06/20/2012 06:13 pm ET Updated Aug 21, 2012

Kyprolis: FDA Advisers Back Blood Cancer Drug For Some Patients

* Drug meant for myeloma patients who failed other medicines

* Advisers vote 11-0 in favor

* Shares of Ligand, which gets royalties, up nearly 13 pct (Adds details on data, company comment)

By Anna Yukhananov

SILVER SPRING, Md., June 20 (Reuters) - U.S. drug advisers backed Onyx Pharmaceuticals Inc's drug for patients who have failed to successfully treat their blood cancer with other medicines, making it likely the drug would secure approval from U.S. regulators.

A panel of outside advisers to the Food and Drug Administration voted unanimously to recommend approval of Onyx's drug, to be sold as Kyprolis, for treating multiple myeloma in people who have tried at least two other medicines.

The FDA usually follows panel recommendations, although it is not required to, and will make a final decision by July 27.

Multiple myeloma, a type of cancer that affects the plasma cells in bone marrow, is relatively rare in the United States but often deadly. In 2012, about 21,700 new cases of multiple myeloma will be diagnosed in the United States, and about 10,710 people will die from the disease, according to the American Cancer Society.

Analysts expect the multiple myeloma market to reach $5.4 billion by 2016, with carfilzomib - the chemical name of Kyprolis - garnering about $570 million if it is approved, according to Thomson Reuters forecasts.

Onyx shares were halted during the panel's discussion and vote. Shares of Ligand Pharmaceuticals Inc - a small biotech firm that contributed to Kyprolis and would receive royalties from its sales - closed up 12.8 percent at $14.55.

Panel members said the drug gave people another option to try to beat back the disease.

"I do think this drug is beneficial to this patient population given the limited therapeutic options available," said panel member Dr. Michael Menefee, assistant professor in hematology and oncology at the Mayo Clinic.

The Onyx drug is a proteasome inhibitor with the same mechanism of action as Takeda Pharmaceutical Co Ltd's Velcade, or bortezomib, a commonly used treatment for multiple myeloma available since 2003.

Onyx said about a fifth of all myeloma patients have cancer that no longer responds to standard drugs, leaving room for another option. The company is seeking approval in only those people who have already tried at least two other myeloma treatments, including Velcade and Celgene Corp's Revlimid or Thalomid, known chemically as thalidomide.

About 23 percent of people taking Kyprolis had some response to it during clinical trials, and the response lasted for just under 8 months.

Dr. Richard Pazdur, head of the FDA's office of oncology, said the duration of response was significant, and suggested the drug had a unique way of targeting the cancer.

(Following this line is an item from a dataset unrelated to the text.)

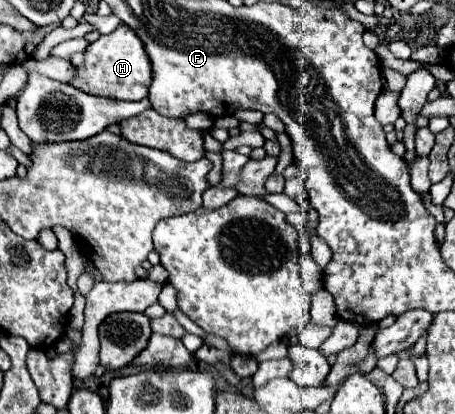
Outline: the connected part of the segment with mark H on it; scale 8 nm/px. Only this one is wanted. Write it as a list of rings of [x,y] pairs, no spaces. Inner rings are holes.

Onyx submitted its application under a process known as accelerated approval, when a single clinical trial is sufficient to show benefit, as long as the company conducts a follow-up study to confirm the drug actually works. This designation is given to drugs that treat an unmet medical need.

The company tested its drug in 266 patients in a single-arm study, meaning the drug's effects were not compared to any other medicine or to a placebo.

Initial results from a larger study will be available in about a year, and Onyx is also testing the drug in newly diagnosed multiple myeloma patients.

Some panel members said they were nervous about granting approval based on such a small study, especially as the drug was linked to some serious heart, lung and liver side effects, and at least seven people died from the treatment.

In a review posted before the panel meeting, FDA staff said the study's design made it more difficult to decide if the side effects were linked to the drug, or were due to people's underlying cancer or other causes.

But patients who testified during the public comment portion of the meeting said they were happy to endure side effects in exchange for living longer.

Dr. James Omel, the patient representative on the panel, said myeloma patients constantly need new drugs once their disease changes and stops responding to older medicines.

"The thing about carfilzomib is it doesn't cure myeloma," he said. "But it will buy us precious time."